Dataset size and format

  • Archive covers ~46M items from 2006–2025, stored as 1,600+ SQLite “shards”, ~22GB uncompressed and ~8.5–9GB gzipped.
  • Some wonder why it’s so large for mostly text and how well it runs on lower-end devices (e.g., tablets).

SQLite vs DuckDB and other stores

  • Author chose SQLite directly for its simplicity and “single-file DB” model.
  • Multiple commenters suggest DuckDB as a more analytics-oriented, columnar alternative with better compression and HTTP-range querying over Parquet.
  • Others argue SQLite’s ubiquity and maturity make it a reasonable default, and note the schema (lots of large TEXT fields) may limit gains from columnar compression.

Client-side architecture: shards, VFS, range requests

  • Core trick: SQLite compiled to WebAssembly in the browser, loading only the shards needed for the viewed day or query.
  • Sharding is used instead of a single 22GB file with HTTP Range requests, partly to suit “dumb” static hosting.
  • Comparisons drawn to sql.js-httpvfs, sqlite-s3vfs, PMTiles, Parquet/iceberg, and other systems that use HTTP range requests and on-demand fetching.
  • Some propose experimenting with “hackends”: DuckDB + Parquet, SQLite + range requests, or even torrent/webtorrent distributions.

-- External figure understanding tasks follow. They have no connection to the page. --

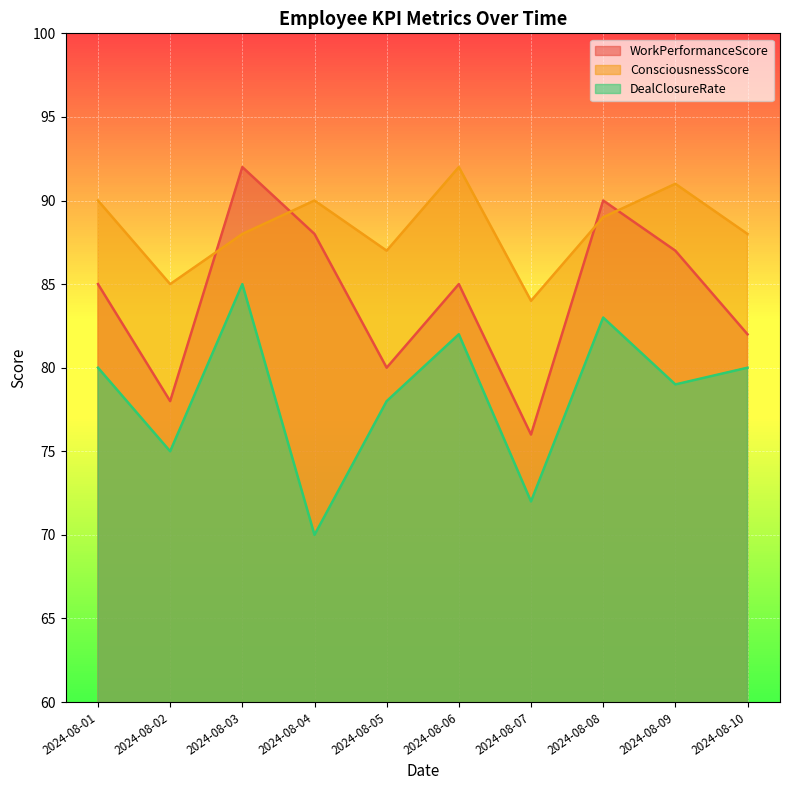

Which series has the largest total across all categories?

ConsciousnessScore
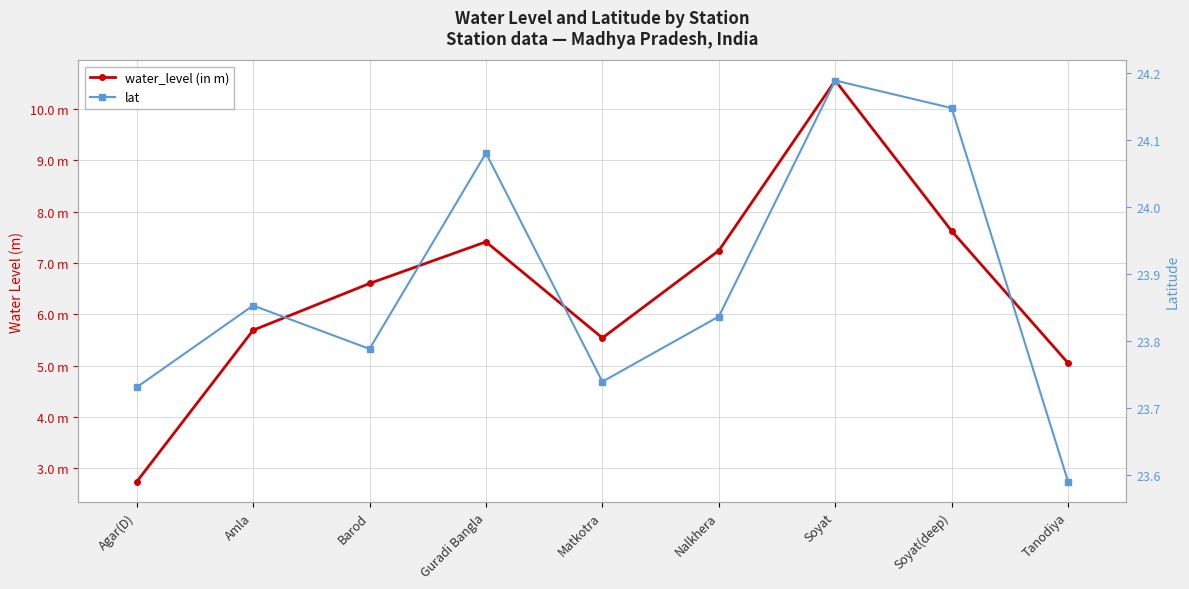

What is the label of the 6th point from the left?

Nalkhera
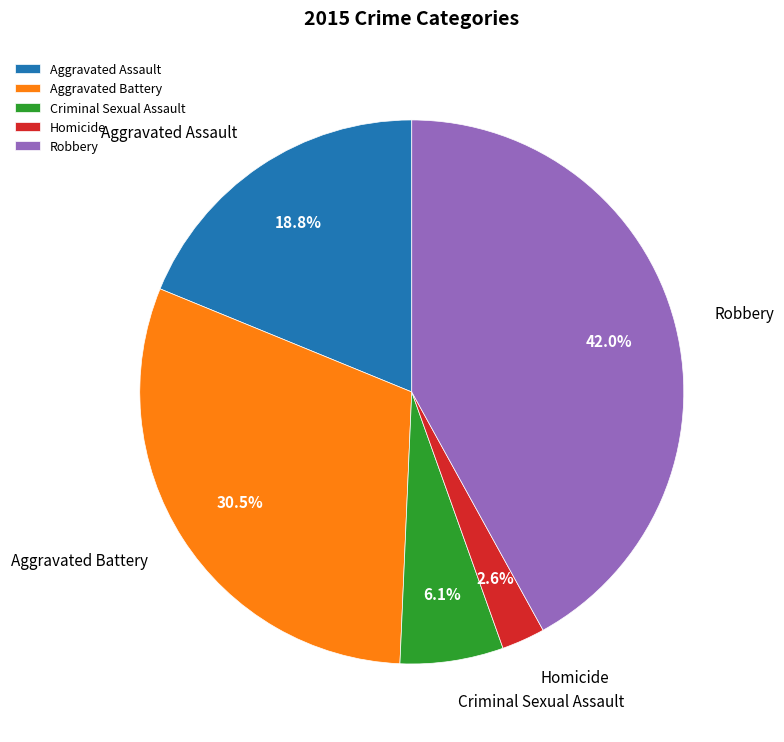

What is the ratio of the value at Criminal Sexual Assault to the value at Robbery?

0.1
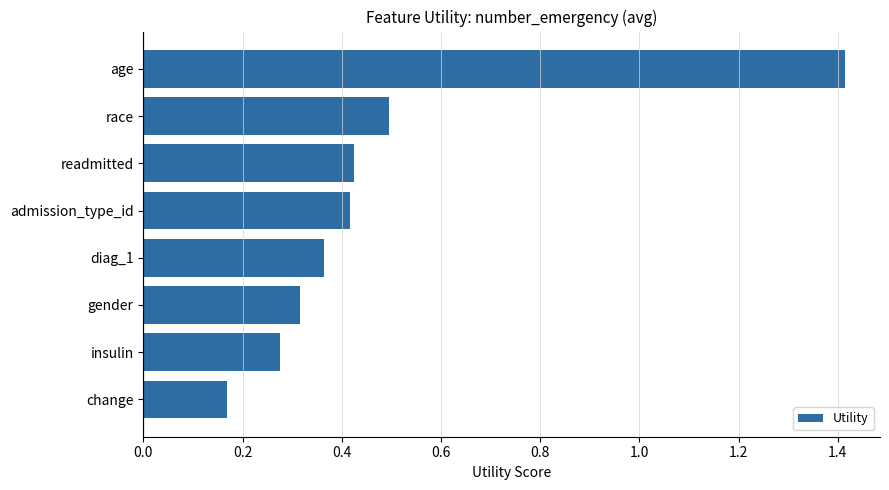

Are the bars grouped side by side (vs. stacked)?

No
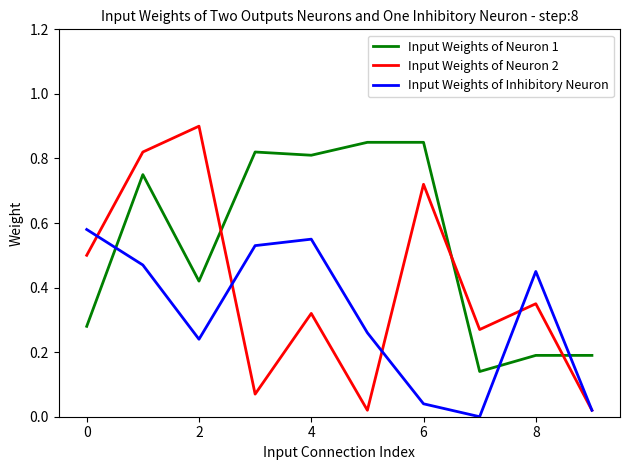

How many times do Input Weights of Neuron 1 and Input Weights of Inhibitory Neuron cross each other?

3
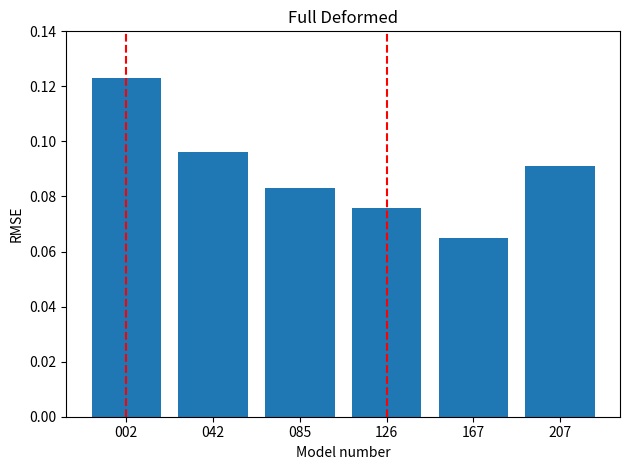

How many bars are there in total?

6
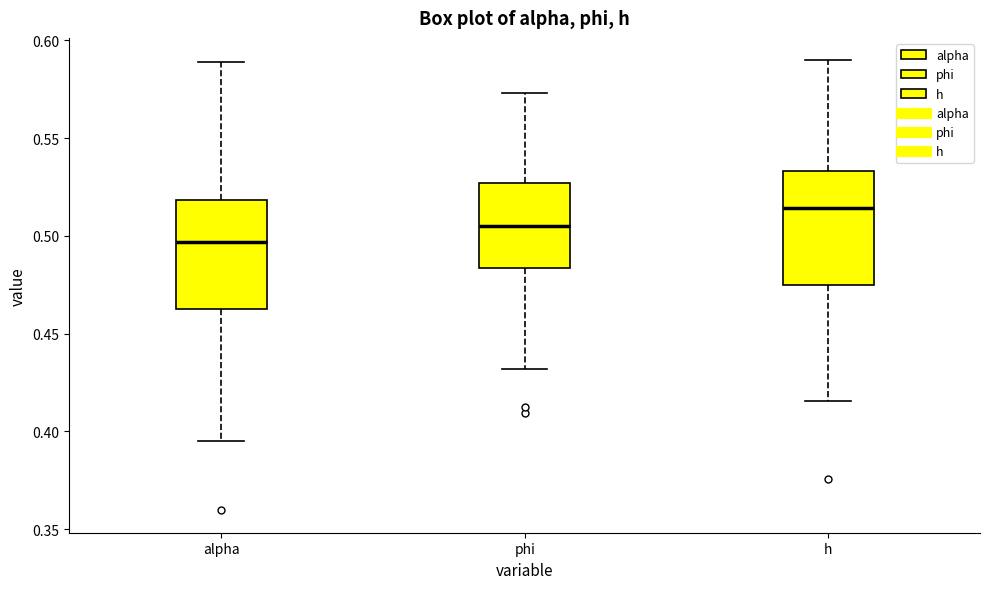

Reading left to right, read every box against the y-axis: the position of its median line, the range the box covers, and the ends of its whiskers. The values are not printed on the chart, so give them approximately, as read against the axis.

alpha: median 0.495, box 0.465 to 0.520, whiskers 0.395 to 0.590
phi: median 0.505, box 0.485 to 0.525, whiskers 0.430 to 0.575
h: median 0.515, box 0.475 to 0.535, whiskers 0.415 to 0.590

Performance, compatibility, UX

  • Pagination and per-shard queries feel fast; querying across many shards (e.g., SELECT * over all) can be slow.
  • Discussion about LIMIT semantics and how much data engines actually read.
  • Initial Firefox WASM issue reported, then confirmed working later.
  • Feedback on UI: query view’s shard selection is complex; calendar navigation janky; mobile design called “brutal”; feature requests for year-level view and better comment counts (currently only top-level).

Data acquisition, dumps, legality

  • Data pulled from the public BigQuery HN dataset via a script that generates JSON.gz, then ETL’d into shards.
  • Several people want an official, easily downloadable HN dump instead of relying on BigQuery.
  • Concern raised about whether this kind of archive conflicts with HN’s terms of use for commercial exploitation; others note this project appears non-commercial.

Offline use, Kiwix, and “baked data”

  • Strong interest in fully offline use: script added to download all static assets; suggestions to package as a .zim file for Kiwix.
  • Ties to the broader “baked data” or “single-table/database application” pattern: static, read-only data shipped as files, queried locally.

Analysis, related projects, and extensions

  • People share similar SQLite-at-scale experiences (e.g., multi-terabyte Reddit imports) and tips (VACUUM, auto_vacuum).
  • Others build and share visualizations and statistics (time-based heatmaps, score distributions) and ask to integrate them into the archive.
  • Ideas floated: pairing a small LLM with the dataset, cross-platform native app, better RAG-style search over “high-quality public commons”.

Meta discussion: writing style and text vs video

  • Some accuse the project description of sounding LLM-written; others push back, arguing that creative phrasing and em dashes are not evidence of AI.
  • Side discussion on how text is orders of magnitude more storage-efficient than video, and workflows for converting video to text for offline reading.